Conviene recordar que este proyecto no nace de la actual legislatura. Fue diseñado e impulsado durante el anterior mandato del Gobierno de Aragón, cuando las competencias de Turismo y Medio Ambiente estaban bajo responsabilidad del Partido Popular. Sin embargo, el cambio de gobierno no puede servir de excusa para eludir responsabilidades. Quienes hoy dirigen estas áreas tienen la obligación de supervisar las actuaciones en marcha, corregir los errores detectados y garantizar que los fondos públicos se emplean de acuerdo con los objetivos de conservación que justificaron el proyecto.

Desde una sensibilidad aragonesista y profundamente comprometida con la defensa del territorio, resulta especialmente importante reflexionar sobre el modelo de intervención que se está aplicando en estos humedales. La protección del patrimonio natural no debería entenderse únicamente como una oportunidad de promoción turística, sino también como una responsabilidad hacia los ecosistemas, los usos tradicionales y las comunidades que han convivido con ellos durante generaciones.

Esta visión, históricamente defendida por Chunta Aragonesista, parte de una idea sencilla: el desarrollo y la conservación no son objetivos incompatibles, pero deben construirse desde el conocimiento del territorio, la participación de la población local y el máximo respeto a los valores naturales que hacen únicos nuestros paisajes.

La principal controversia no radica en la mejora de la accesibilidad o en la divulgación de estos espacios. Pocos discutirían la necesidad de acercar el patrimonio natural a la ciudadanía o de dar a conocer enclaves de enorme valor ecológico. El problema surge cuando la actuación destinada a proteger y poner en valor un espacio natural acaba transformándolo hasta hacerlo menos natural de lo que era.

Y eso es precisamente lo que muchos vecinos, naturalistas y usuarios del territorio consideran que está ocurriendo.

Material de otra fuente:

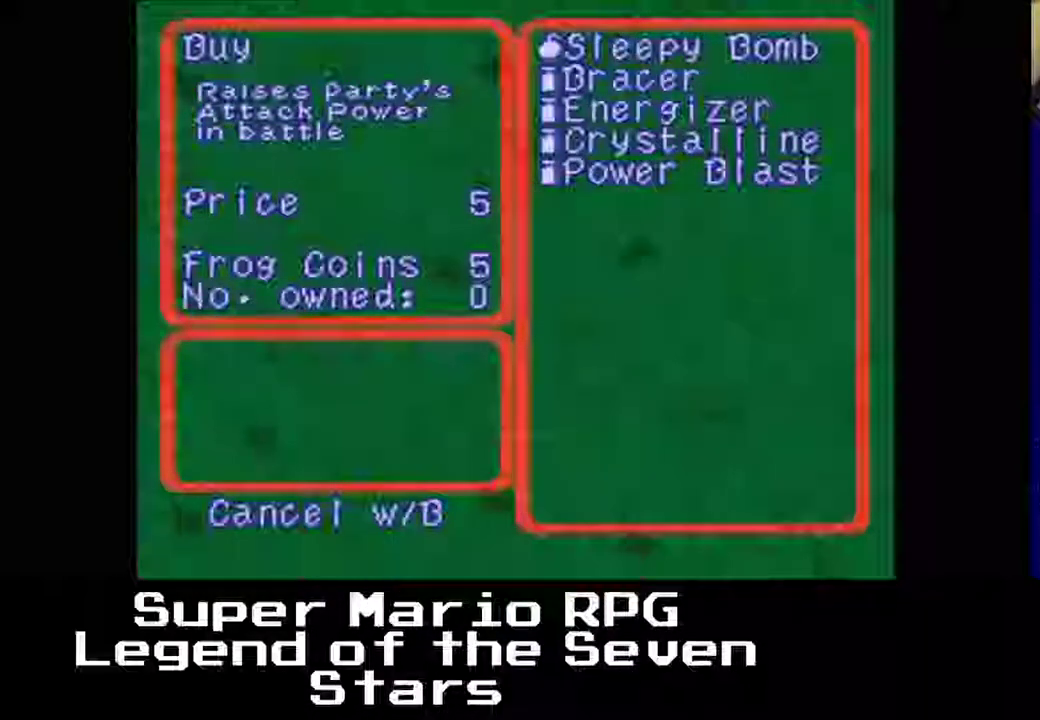
{"buttons": ["A"], "left_stick": "center", "events": [[417, "A", "down"]]}
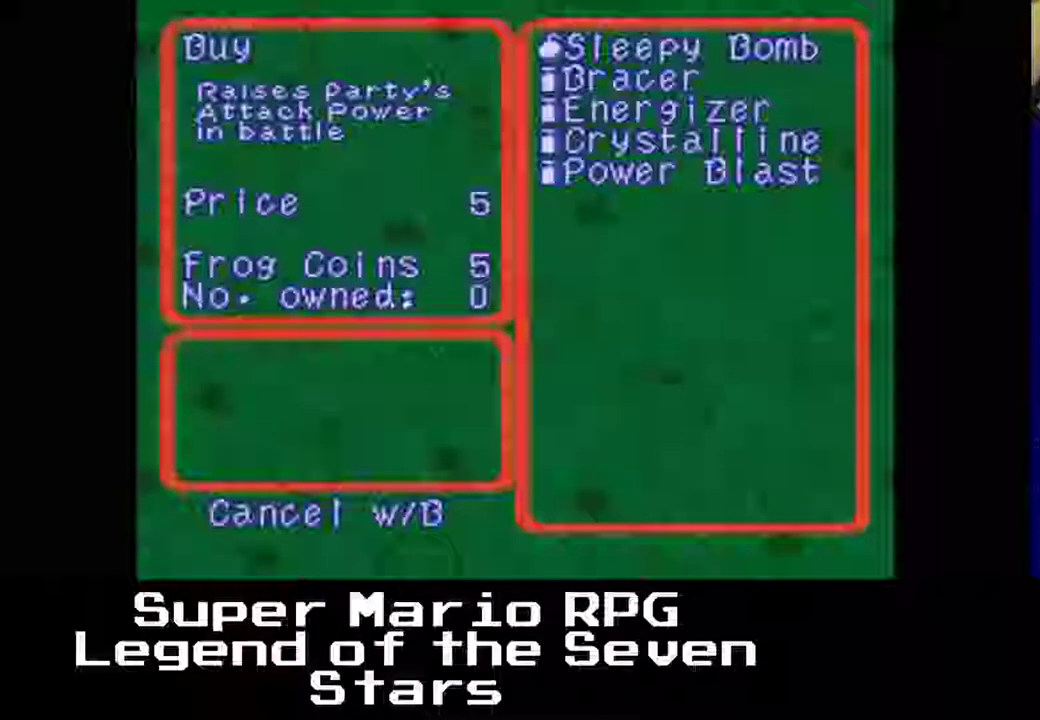
{"buttons": [], "left_stick": "center", "events": [[33, "A", "up"]]}
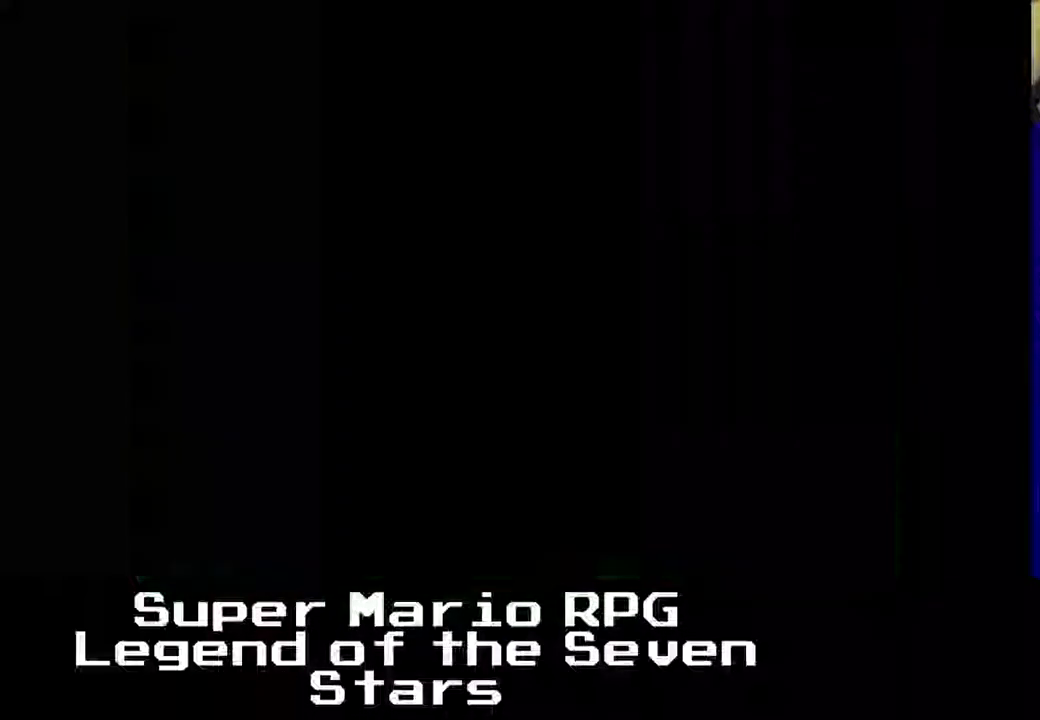
{"buttons": [], "left_stick": "center", "events": []}
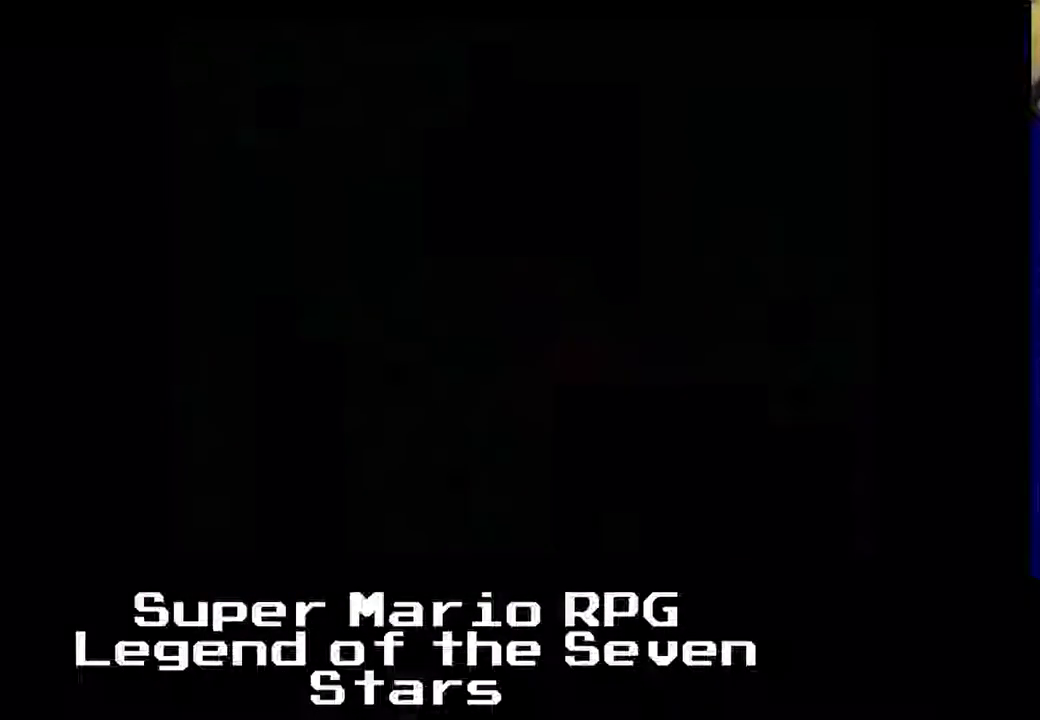
{"buttons": [], "left_stick": "center", "events": []}
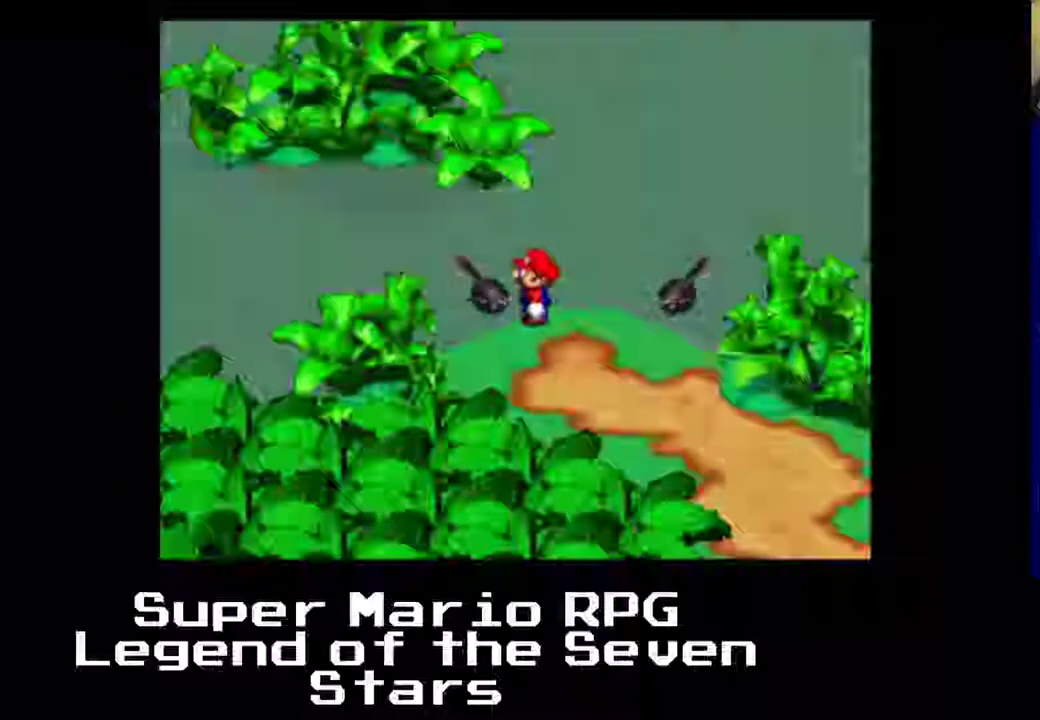
{"buttons": ["DPAD_RIGHT"], "left_stick": "center", "events": [[100, "DPAD_RIGHT", "down"], [233, "B", "down"], [350, "B", "up"]]}
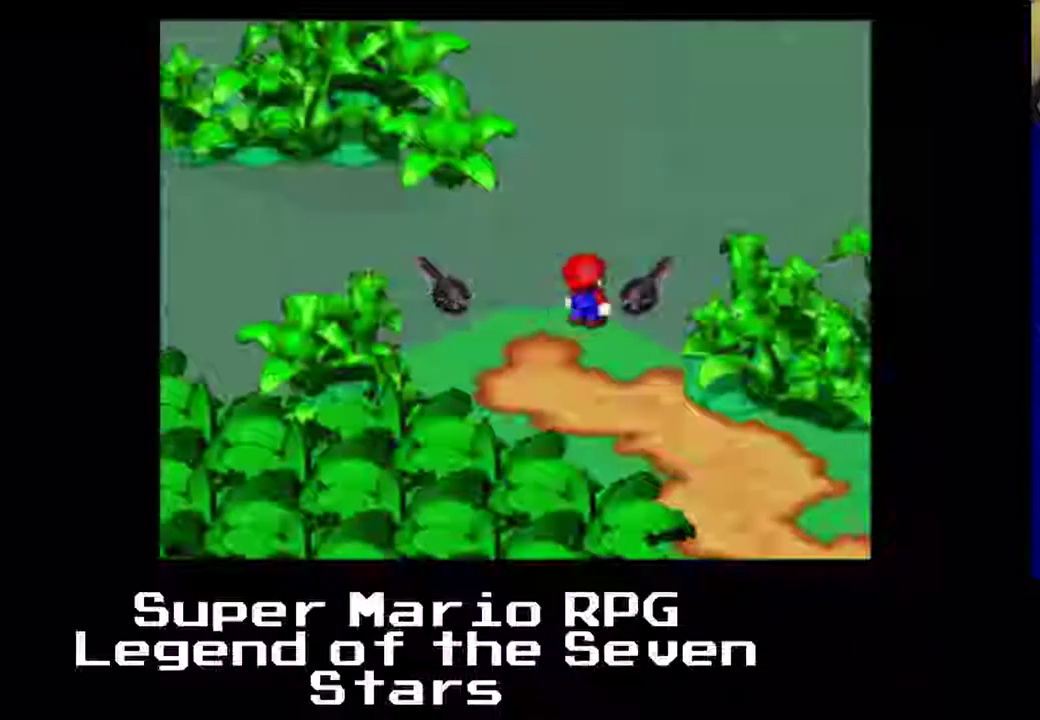
{"buttons": [], "left_stick": "center", "events": [[133, "DPAD_RIGHT", "up"]]}
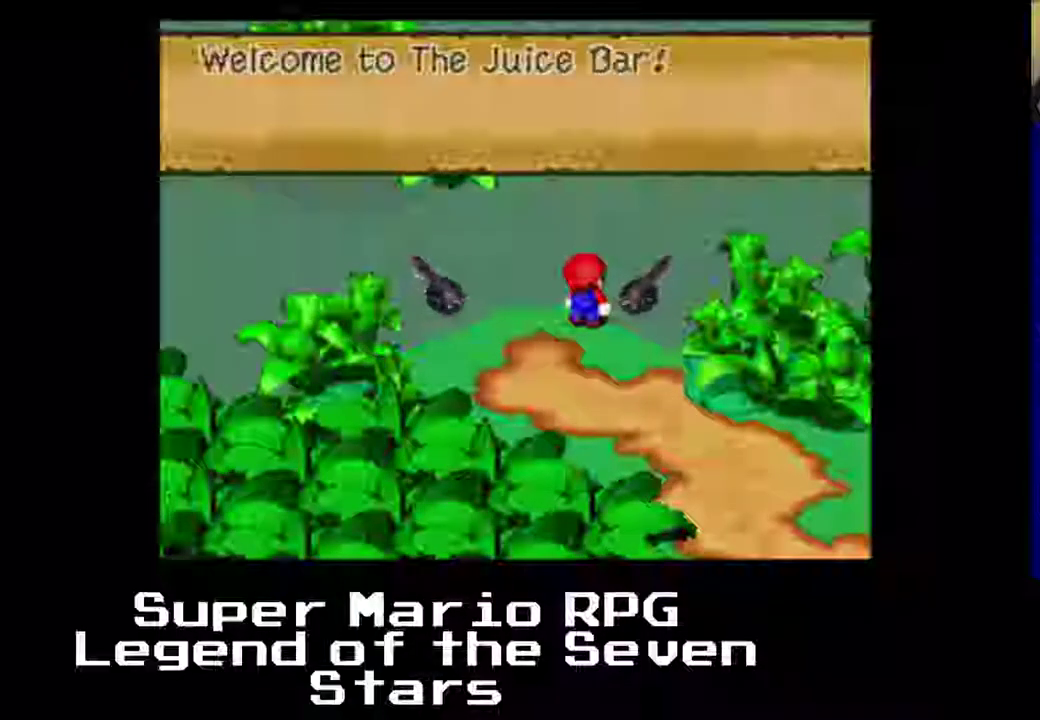
{"buttons": [], "left_stick": "center", "events": [[333, "B", "down"], [467, "B", "up"]]}
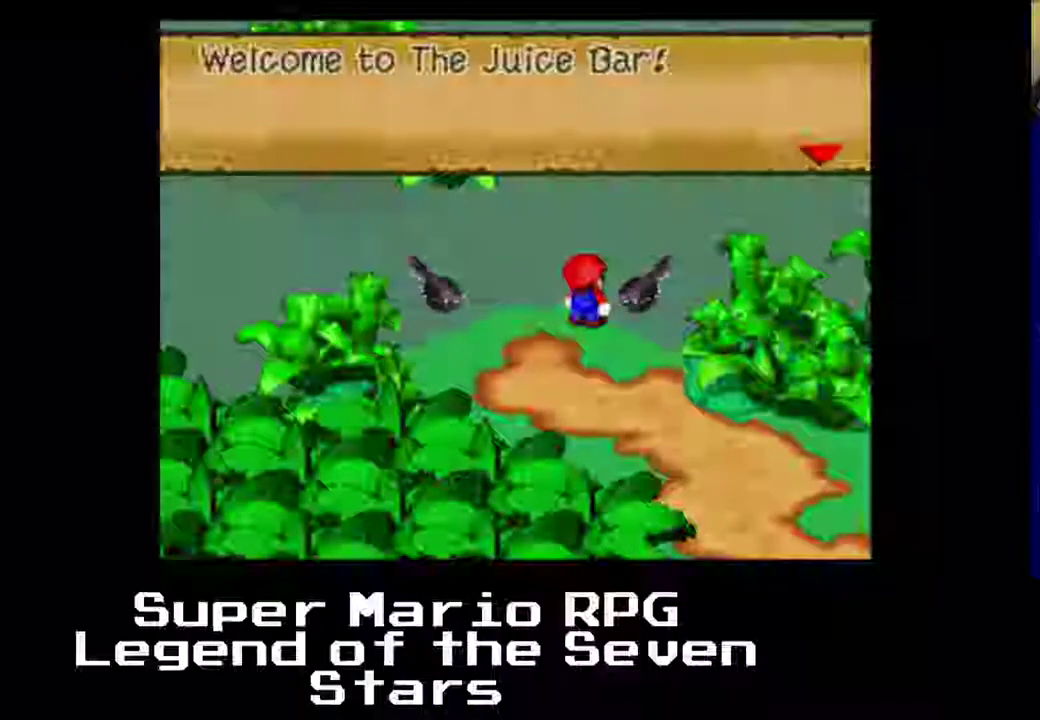
{"buttons": [], "left_stick": "center", "events": []}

Las obras ejecutadas en algunos de estos humedales han introducido una cantidad considerable de hormigón, escolleras, grandes bloques de piedra y estructuras que resultan difíciles de asociar con una verdadera renaturalización. Senderos sobredimensionados, embarcaderos de dudosa utilidad e intervenciones muy próximas a los propios ojos generan la sensación de que se ha priorizado la construcción de infraestructuras frente a la conservación del paisaje y de los hábitats existentes.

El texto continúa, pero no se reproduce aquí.